*What needs to be done:* Your output should match the listing below word for word, without any images.

*Material for the task:*
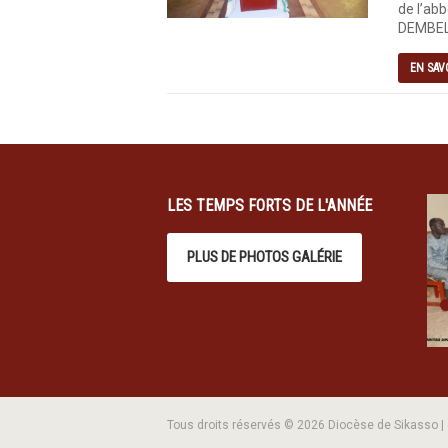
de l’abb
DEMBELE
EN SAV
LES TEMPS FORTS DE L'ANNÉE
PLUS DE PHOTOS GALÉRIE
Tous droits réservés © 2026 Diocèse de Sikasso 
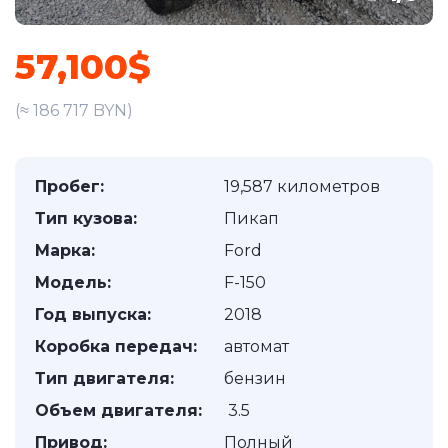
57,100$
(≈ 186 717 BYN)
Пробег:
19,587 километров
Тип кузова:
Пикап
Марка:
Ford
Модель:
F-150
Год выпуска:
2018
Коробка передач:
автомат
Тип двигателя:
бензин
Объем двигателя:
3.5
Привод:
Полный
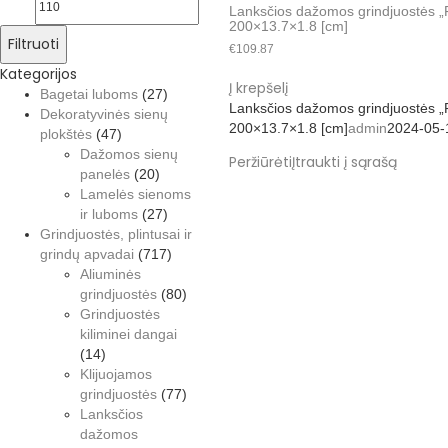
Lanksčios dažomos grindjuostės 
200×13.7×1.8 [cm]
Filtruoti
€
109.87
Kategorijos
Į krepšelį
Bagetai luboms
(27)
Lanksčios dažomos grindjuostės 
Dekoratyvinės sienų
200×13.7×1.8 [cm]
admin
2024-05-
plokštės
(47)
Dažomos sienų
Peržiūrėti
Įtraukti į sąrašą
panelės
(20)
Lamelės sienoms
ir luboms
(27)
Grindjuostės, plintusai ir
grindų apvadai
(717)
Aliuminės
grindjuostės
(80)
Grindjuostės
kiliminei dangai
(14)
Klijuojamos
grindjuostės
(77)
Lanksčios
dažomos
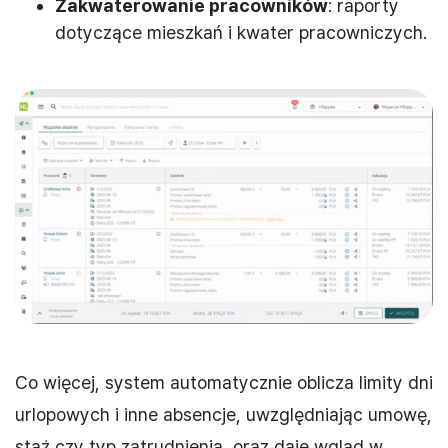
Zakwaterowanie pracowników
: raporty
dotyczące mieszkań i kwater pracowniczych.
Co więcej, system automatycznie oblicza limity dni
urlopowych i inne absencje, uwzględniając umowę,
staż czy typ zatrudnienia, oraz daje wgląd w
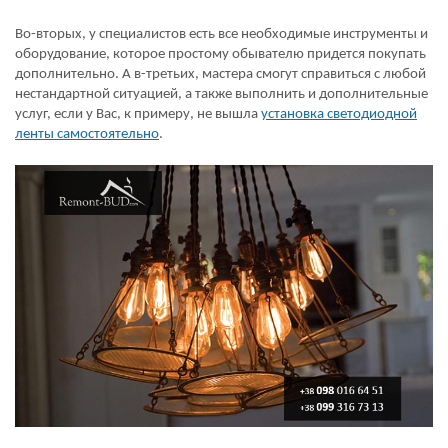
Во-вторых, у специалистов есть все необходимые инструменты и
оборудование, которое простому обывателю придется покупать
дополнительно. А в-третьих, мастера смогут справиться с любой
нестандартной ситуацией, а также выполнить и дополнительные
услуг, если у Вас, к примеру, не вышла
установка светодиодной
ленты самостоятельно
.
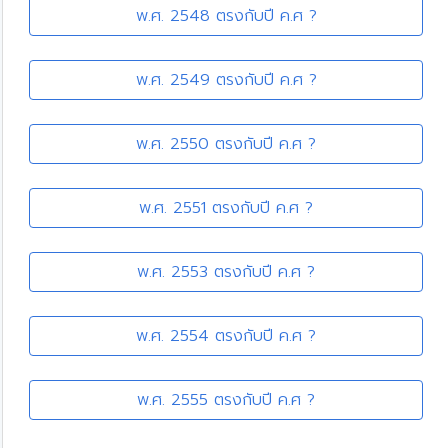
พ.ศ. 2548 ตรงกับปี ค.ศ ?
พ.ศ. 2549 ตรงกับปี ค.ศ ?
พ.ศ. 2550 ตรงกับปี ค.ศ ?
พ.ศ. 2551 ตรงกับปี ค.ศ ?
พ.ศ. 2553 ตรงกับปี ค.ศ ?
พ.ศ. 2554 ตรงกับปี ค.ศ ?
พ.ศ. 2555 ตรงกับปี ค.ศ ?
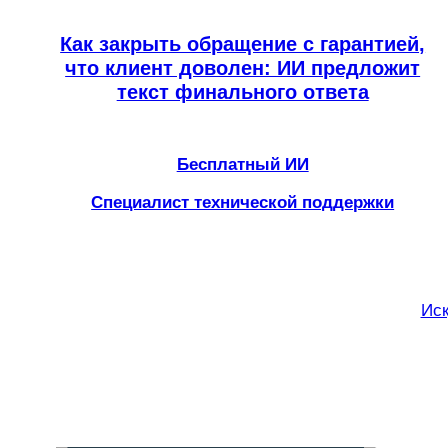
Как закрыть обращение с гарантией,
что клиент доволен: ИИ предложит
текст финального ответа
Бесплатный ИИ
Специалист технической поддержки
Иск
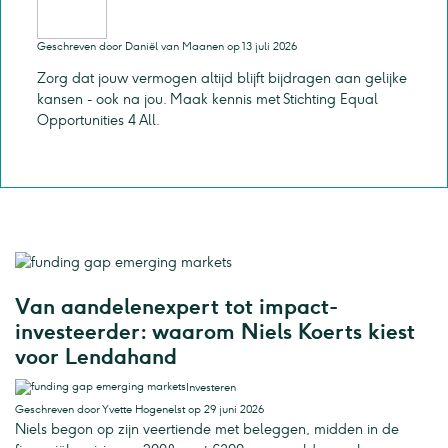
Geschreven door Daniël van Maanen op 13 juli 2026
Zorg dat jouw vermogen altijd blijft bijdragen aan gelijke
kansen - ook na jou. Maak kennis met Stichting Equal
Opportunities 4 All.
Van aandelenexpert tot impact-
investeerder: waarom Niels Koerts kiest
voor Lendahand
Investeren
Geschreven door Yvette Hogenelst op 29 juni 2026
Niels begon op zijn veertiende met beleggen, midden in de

*Answer below:*
de l’abb
DEMBELE
EN SAV
LES TEMPS FORTS DE L'ANNÉE
PLUS DE PHOTOS GALÉRIE
Tous droits réservés © 2026 Diocèse de Sikasso 
57,100$
(≈ 186 717 BYN)
Пробег:
19,587 километров
Тип кузова:
Пикап
Марка:
Ford
Модель:
F-150
Год выпуска:
2018
Коробка передач:
автомат
Тип двигателя:
бензин
Объем двигателя:
3.5
Привод:
Полный
Lanksčios dažomos grindjuostės 
200×13.7×1.8 [cm]
Filtruoti
€
109.87
Kategorijos
Į krepšelį
Bagetai luboms
(27)
Lanksčios dažomos grindjuostės 
Dekoratyvinės sienų
200×13.7×1.8 [cm]
admin
2024-05-
plokštės
(47)
Dažomos sienų
Peržiūrėti
Įtraukti į sąrašą
panelės
(20)
Lamelės sienoms
ir luboms
(27)
Grindjuostės, plintusai ir
grindų apvadai
(717)
Aliuminės
grindjuostės
(80)
Grindjuostės
kiliminei dangai
(14)
Klijuojamos
grindjuostės
(77)
Lanksčios
dažomos
Zakwaterowanie pracowników
: raporty
dotyczące mieszkań i kwater pracowniczych.
Co więcej, system automatycznie oblicza limity dni
urlopowych i inne absencje, uwzględniając umowę,
staż czy typ zatrudnienia, oraz daje wgląd w
Во-вторых, у специалистов есть все необходимые инструменты и
оборудование, которое простому обывателю придется покупать
дополнительно. А в-третьих, мастера смогут справиться с любой
нестандартной ситуацией, а также выполнить и дополнительные
услуг, если у Вас, к примеру, не вышла
установка светодиодной
ленты самостоятельно
.
พ.ศ. 2548 ตรงกับปี ค.ศ ?
พ.ศ. 2549 ตรงกับปี ค.ศ ?
พ.ศ. 2550 ตรงกับปี ค.ศ ?
พ.ศ. 2551 ตรงกับปี ค.ศ ?
พ.ศ. 2553 ตรงกับปี ค.ศ ?
พ.ศ. 2554 ตรงกับปี ค.ศ ?
พ.ศ. 2555 ตรงกับปี ค.ศ ?
Как закрыть обращение с гарантией,
что клиент доволен: ИИ предложит
текст финального ответа
Бесплатный ИИ
Специалист технической поддержки
Иск
Geschreven door Daniël van Maanen op 13 juli 2026
Zorg dat jouw vermogen altijd blijft bijdragen aan gelijke
kansen - ook na jou. Maak kennis met Stichting Equal
Opportunities 4 All.
Van aandelenexpert tot impact-
investeerder: waarom Niels Koerts kiest
voor Lendahand
Investeren
Geschreven door Yvette Hogenelst op 29 juni 2026
Niels begon op zijn veertiende met beleggen, midden in de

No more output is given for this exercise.